Not long after I felt a pop and knew my waters had broken. Surges had two peaks at this point, they were long but not especially close together. I was loud. I roared. It was primal. Finally baby moved down. It was such a relief when I felt his head. I’d never got this far in my first birth. I’m so proud of myself to listening to my body and moving on to my hands and knees. The position felt very private and safe, it was just me and my partner in a little cocoon. I also had my mum there and sister and midwife who were out of eyeline but I could hear their support. I also loved that my midwife left me to it, apart from listening in and replying to my comments she totally trusted me and that I knew what was happening to my body best.

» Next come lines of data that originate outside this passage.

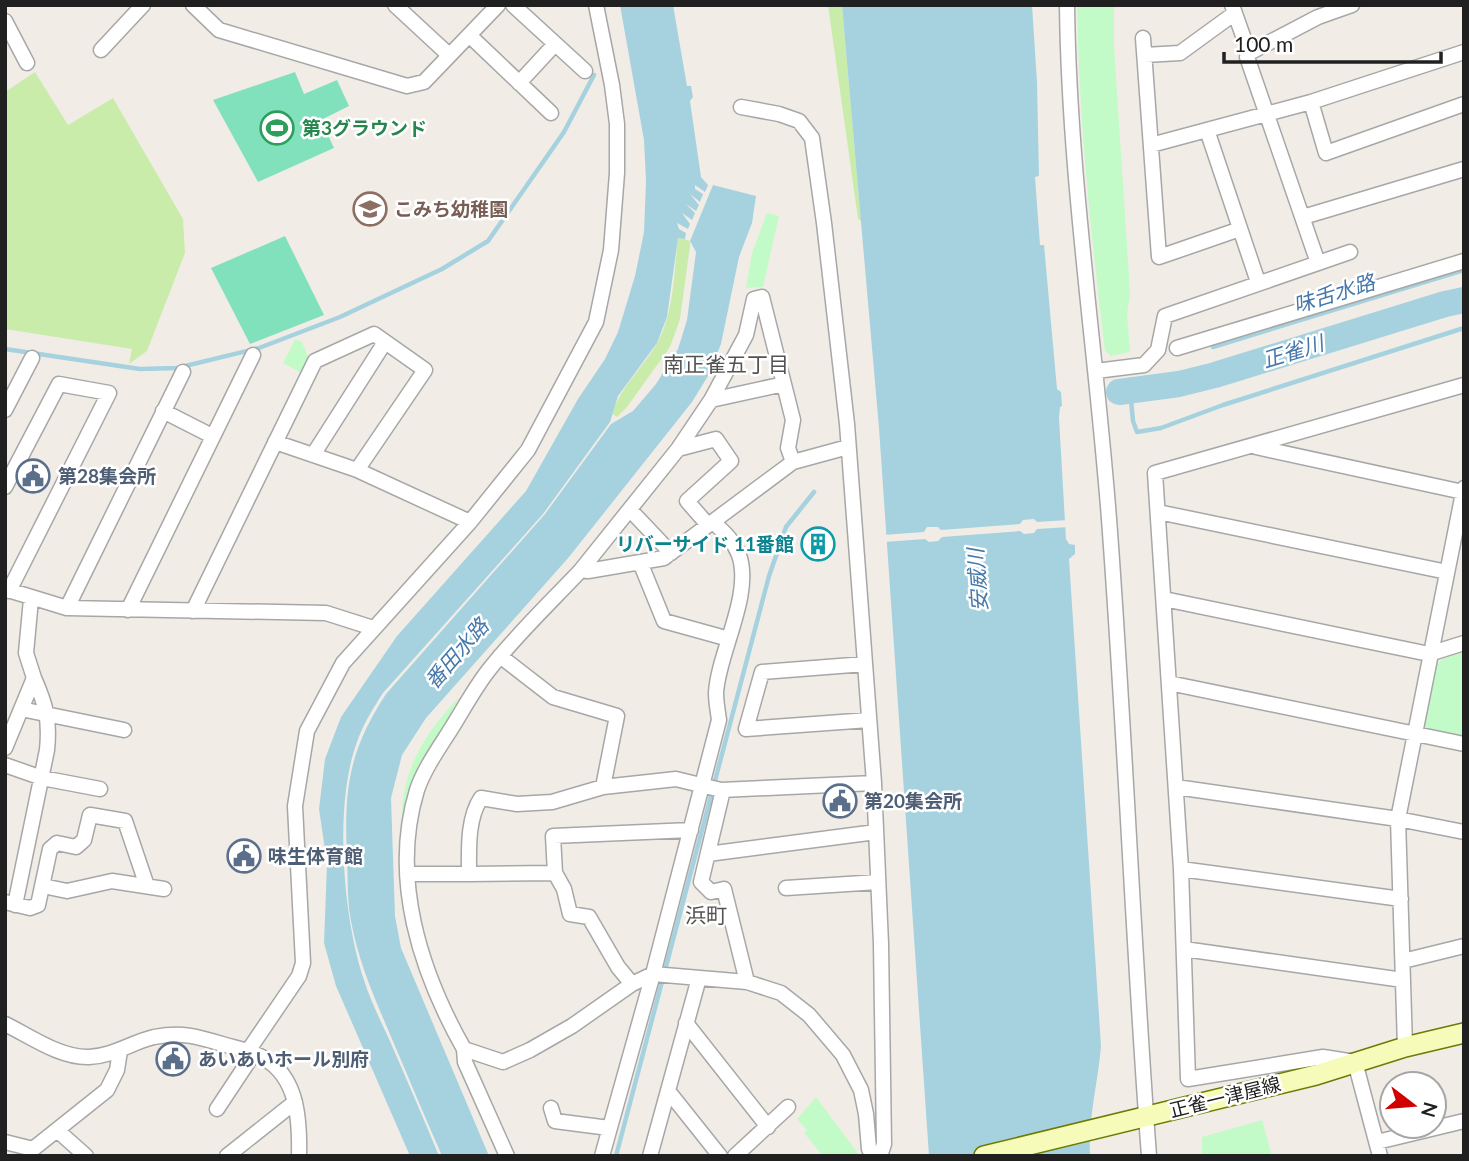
<svg xmlns="http://www.w3.org/2000/svg" width="1469" height="1161" font-family="Lato,'Noto Sans JP',sans-serif">
  <style>
    .grass { fill: #caecab }
    .park { fill: #c3fbc8 }
    .pitch { fill: #82e1bd }
    .water { fill: #a6d2df }
    .pier { fill: #f1ede6 }
    .lines { fill: none; stroke-linecap: round; stroke-linejoin: round }
    .stream { stroke: #a6d2df; stroke-width: 4.5 }
    .river { stroke: #a6d2df; stroke-width: 26 }
    .street-casing { stroke: #a7a7a7; stroke-width: 17 }
    .secondary-casing { stroke: #6d7b02; stroke-width: 22 }
    .street { stroke: #fff; stroke-width: 14 }
    .secondary { stroke: #f7fbba; stroke-width: 19 }
    .labels { text-anchor: middle; stroke-width: 5; stroke-linejoin: round; paint-order: stroke }
    .leisure-label { font-size: 19px; font-weight: bold; fill: #27864d; stroke: #fff; text-anchor: start }
    .education-label { font-size: 19px; font-weight: bold; fill: #785e54; stroke: #fff; text-anchor: start }
    .service-label { font-size: 19px; font-weight: bold; fill: #4e5e75; stroke: #fff; text-anchor: start }
    .culture-label { font-size: 19px; font-weight: bold; fill: #0d838f; stroke: #fff; text-anchor: end }
    .street-label { font-size: 19px; fill: #202020; stroke: #fff }
    .water-label { font-size: 21px; font-style: italic; fill: #4678ab; stroke: #fff }
    .neighbourhood-label { font-size: 21px; fill: #535353; stroke: #fff }
  </style>
  <rect width="100%" height="100%" fill="#f1ede6"/>
  <!-- grass -->
  <path class="grass" d="M828,5H842L861,221L858,219Z
    M35,72L68,125L113,98L183,219L185,253L147,351L129,364L132,349L5,329V92Z
    M678,237L690,241V246L680,319L670,347L627,407L617,417L612,414C621,386 641,370 656,345C674,315 674,272 678,237Z"/>
  <!-- park -->
  <path class="park" d="M1077,5H1114V45L1130,293L1127,315L1130,352L1111,356L1105,351C1091,236 1079,121 1077,5Z
    M767,213L779,216L763,287L746,288L752,253Z
    M295,339L302,342L309,359L302,373L283,363Z
    M1464,652V740L1426,732L1423,726L1436,666L1442,659Z
    M459,697L415,784L403,832C403,822 401,810 403,800C408,758 432,726 459,697Z
    M816,1097L860,1156H823L804,1133L807,1130L797,1119Z
    M1262,1120L1272,1156H1202V1137Z"/>
  <!-- pitch -->
  <path class="pitch" d="M295,72L304,94L337,80L349,106L321,120L334,148L258,182L213,100Z
    M285,236L324,315L250,344L211,268Z"/>
  <!-- water -->
  <path class="water" d="M620,5H673L687,86H691L693,97L690,101L701,177L708,185L705,192L695,185V189L703,194L700,202L690,194L699,205L696,211L686,204L695,213L692,220L682,213L690,224L688,229L677,223L679,229L686,233L685,239L678,238L667,317L657,343L618,396L610,422L543,514L383,693C372,710 362,726 356,745C334,807 343,918 364,980C370,1000 380,1019 389,1039C406,1078 423,1117 439,1156H410L336,986L324,943L327,863L319,809L325,759L341,717L397,636L526,491L578,399L605,359L618,332L635,276L644,232L646,181L644,140Z
    M842,5H1032L1037,82L1039,176L1035,177L1040,245H1044L1057,389L1061,392L1062,406L1060,407L1059,418L1066,539L1069,544L1075,545V554L1069,559L1101,1046C1098,1083 1088,1118 1090,1156H929L879,428Z
    M713,185L756,196L752,223L739,257L721,344L708,376L692,402L569,557L426,718L402,755L391,798L395,916L401,948L489,1156H442C424,1115 407,1074 389,1032C374,997 358,960 351,921C347,901 348,878 347,857C344,790 348,752 386,694L545,514L611,424L633,411L656,384L678,349L687,320L696,252L690,241Z"/>
  <!-- pier -->
  <path class="pier" d="M1034,519L1037,522L1068,520L1069,527L1037,529L1034,533L1024,534L1020,531L942,537L938,541L929,542L925,539L884,542L883,535L924,532L927,527H938L941,530L1020,524L1023,520Z"/>
  <g class="lines">
    <!-- stream -->
    <path class="stream" d="M1213,347L1464,270
      M5,349L140,369L177,368L259,348L340,317L442,269L488,241L564,132L594,75
      M1130,390L1133,421L1137,432L1161,428L1223,405L1464,328
      M616,1156L769,576L786,527L814,492"/>
    <!-- river -->
    <path class="river" d="M1119,392L1179,384L1215,375L1445,304L1464,300"/>
    <defs>
      <path id="street" d="M193,5L219,30L407,86L424,82L498,5
        M395,5L449,55
        M513,5L585,71
        M1067,5C1069,177 1096,348 1109,519C1125,731 1133,944 1149,1156
        M1232,5L1249,53L1247,57L1318,263
        M5,21L27,63
        M469,35L551,113
        M1143,38L1159,257L1240,229
        M101,50L143,5
        M1249,53L1318,17L1352,5
        M1145,55L1180,53L1235,13
        M519,83L555,44
        M1311,102L1326,153L1464,104
        M741,107L779,114L799,121L812,138L824,223L847,424L874,783L881,944L884,1144L880,1156
        M1207,130L1258,282
        M1151,145L1311,102L1464,52
        M1303,217L1464,169
        M1177,348L1464,261
        M1096,371L1144,365L1158,350L1165,316L1350,252
        M711,400L784,384
        M5,410L32,358
        M163,411L212,436
        M275,442L357,470L470,522
        M848,447L793,462L664,558L588,571L581,570C550,603 516,635 488,671C474,689 463,710 451,729C439,748 424,769 417,790C390,878 420,971 464,1049L503,1062L530,1050L572,1026L632,984L653,974L747,982L781,993L809,1015L843,1055L861,1090L866,1114L869,1149L873,1156
        M1256,447L1463,492
        M678,449L716,439L731,461L687,501L708,525
        M313,455L385,342
        M5,487L59,384L109,393L9,591
        M1158,512L1447,572
        M635,515L671,553
        M640,562L664,621L729,639
        M581,570L678,449L711,400L746,335L754,299L762,297L793,420L788,448L793,462
        M5,589L67,608L326,613L373,628
        M1164,599L1429,654L1464,643
        M67,608L183,372
        M128,610L253,355
        M193,611L315,361L374,334L425,370L357,470
        M500,656L553,697L617,716L603,787
        M865,664L762,672L746,729L869,720
        M1169,683L1464,744
        M21,709L124,730
        M5,748L34,678L26,653L31,599
        M5,765L42,778L100,789
        M1176,787L1398,819L1464,832
        M723,790L701,882L711,892L724,889L747,982
        M708,854L876,832
        M1181,869L1401,899
        M407,874H469C469,850 467,819 481,798L517,804L552,802L603,787L676,779L721,790L874,783
        M469,874L555,873
        M43,886L67,891L112,881L164,889
        M786,888L878,882
        M5,902L30,908L38,905L50,849L57,843L76,847L84,840L90,815L125,821L147,886
        M15,905L47,750C50,720 46,705 34,678
        M1184,949L1403,980
        M1403,961L1464,946
        M632,984L618,967L589,917L570,914L564,889L555,873L553,836L691,830
        M686,1023L768,1127
        M5,1024C30,1036 60,1058 89,1057C114,1056 132,1042 154,1037C182,1032 196,1036 222,1044C232,1047 243,1049 253,1053C297,1069 300,1115 299,1156
        M1405,1047L1398,819L1464,488
        M464,1049L465,1062L507,1156
        M248,1051L299,976L303,963L295,806L307,731L343,663L470,522L528,450L596,322L611,250L617,173V124L612,85L596,5
        M669,1092L720,1156
        M551,1108L555,1121L609,1128
        M217,1109L254,1053
        M58,1131L86,1156
        M5,1142L33,1149
        M1377,1142L1464,1121
        M29,1156L33,1149L107,1090L117,1070L120,1051
        M227,1156L295,1102
        M602,1156L653,974L719,720C718,712 716,702 716,693C718,653 753,595 739,555C734,541 724,532 713,522
        M650,1156L699,978
        M735,1156L788,1107
        M1380,1156L1355,1062L1323,1057L1188,1079L1181,869L1155,473L1464,385"/>
      <path id="secondary" d="M984,1156L1316,1075L1405,1047L1464,1033"/>
    </defs>
    <!-- street casing -->
    <use href="#street" class="street-casing"/>
    <!-- secondary casing -->
    <use href="#secondary" class="secondary-casing"/>
    <!-- street -->
    <use href="#street" class="street"/>
    <!-- secondary -->
    <use href="#secondary" class="secondary"/>
  </g>
  <!-- icons -->
  <defs>
    <symbol id="stadium-ring" viewBox="-11 -11 22 22"><circle r="9.5" fill="#fff" stroke="#2e9e5b" stroke-width="1.5"/><path d="M0-5a6.5 5 0 1 0 0 10a6.5 5 0 1 0 0-10ZM-3.5-1.8h7v3.6h-7Z" fill="#2e9e5b"/></symbol>
    <symbol id="school-ring" viewBox="-11 -11 22 22"><circle r="9.5" fill="#fff" stroke="#8d6e63" stroke-width="1.5"/><path d="M0-5L7-2L0 1L-7-2ZM-4 1L0 2.5L4 1V4Q0 6-4 4Z" fill="#8d6e63"/></symbol>
    <symbol id="civic-ring" viewBox="-11 -11 22 22"><circle r="9.5" fill="#fff" stroke="#5c6f8a" stroke-width="1.5"/><path d="M-.6-6.5H3V-4.5H.6V-3L4-1V1h2V6H-6V1h2V-1L-.6-3ZM-1.2 2.5V6h2.4V2.5Z" fill="#5c6f8a"/></symbol>
    <symbol id="building-ring" viewBox="-11 -11 22 22"><circle r="9.5" fill="#fff" stroke="#0f9aa8" stroke-width="1.5"/><path d="M-4-6H4V6H1V3H-1V6H-4ZM-2.5-4.3h1.7v1.8h-1.7ZM.8-4.3h1.7v1.8H.8ZM-2.5-1h1.7V.8h-1.7ZM.8-1h1.7V.8H.8Z" fill="#0f9aa8"/></symbol>
  </defs>
  <g fill-rule="evenodd">
    <use href="#stadium-ring" x="258" y="109" width="38" height="38"/>
    <use href="#school-ring" x="351" y="190" width="38" height="38"/>
    <use href="#civic-ring" x="14" y="457" width="38" height="38"/>
    <use href="#building-ring" x="799" y="525" width="38" height="38"/>
    <use href="#civic-ring" x="821" y="782" width="38" height="38"/>
    <use href="#civic-ring" x="225" y="837" width="38" height="38"/>
    <use href="#civic-ring" x="154" y="1040" width="38" height="38"/>
  </g>
  <g class="labels">
    <!-- leisure labels -->
    <g class="leisure-label">
      <text x="302" y="135">第3グラウンド</text>
    </g>
    <!-- education labels -->
    <g class="education-label">
      <text x="394" y="216">こみち幼稚園</text>
    </g>
    <!-- service labels -->
    <g class="service-label">
      <text x="58" y="483">第28集会所</text>
      <text x="864" y="808">第20集会所</text>
      <text x="268" y="863">味生体育館</text>
      <text x="198" y="1066">あいあいホール別府</text>
    </g>
    <!-- culture labels -->
    <g class="culture-label">
      <text x="794" y="551">リバーサイド 11番館</text>
    </g>
    <!-- street labels -->
    <g class="street-label">
      <text transform="translate(1225 1097) rotate(-14)" y="7">正雀一津屋線</text>
    </g>
    <!-- water labels -->
    <g class="water-label">
      <text transform="translate(1334 294) rotate(-17)" y="7">味舌水路</text>
      <text transform="translate(1293 352) rotate(-17)" y="7">正雀川</text>
      <text transform="translate(978 580) rotate(-94)" y="7">安威川</text>
      <text transform="translate(457 654) rotate(-49)" y="7">番田水路</text>
    </g>
    <!-- neighbourhood labels -->
    <g class="neighbourhood-label">
      <text x="726" y="372">南正雀五丁目</text>
      <text x="706" y="923">浜町</text>
    </g>
  </g>
  <!-- border -->
  <rect width="1469" height="1161" fill="none" stroke="#202020" stroke-width="14"/>
  <!-- north arrow -->
  <g transform="translate(1413 1105) rotate(106)"><circle r="33" fill="#ffffff" stroke="#a6a6a6" stroke-width="2"/>
  <path d="M0-5L12 26L0 18L-12 26Z" fill="#d00100"/>
  <text y="-10" font-size="19" font-weight="bold" text-anchor="middle" fill="#202020">N</text>
  </g>
  <!-- scale -->
  <path d="M1224 52v10h217v-10" fill="none" stroke="#202020" stroke-width="3.5"/>
  <text x="1234" y="52" font-size="21" fill="#202020" stroke="#ffffff" stroke-width="5" paint-order="stroke">100 m</text>
</svg>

After 32 minutes of pushing my baby was born. Yes, I felt the stinging, but it was the enormous pressure I felt the most. It felt amazing once his head was out and then his body slid out with the next surge. I just wept with relief and disbelief. My midwife drifted him through my legs and I picked him up in my arms. It still feels surreal. I could feel the cord pulling so I was sitting awkwardly in the pool.

After just a few moments I could feel more surges and the midwife said to just push and out came the placenta. I huge one according to the midwife and also a short cord. My son came to have a look and we got our first family photo of four.

I had three very minor first degree tears that didn’t require any further care and healed so easily.

It’s hard to say when active labor ‘started’ but this one felt fast to me. Baby must’ve taken the short rotation after all. Almost the opposite to my first experience. I was in shock for the first week and only realized how perfect everything flowed after a little while. I look back now on two positive albeit very different births. The most incredible experiences of my life.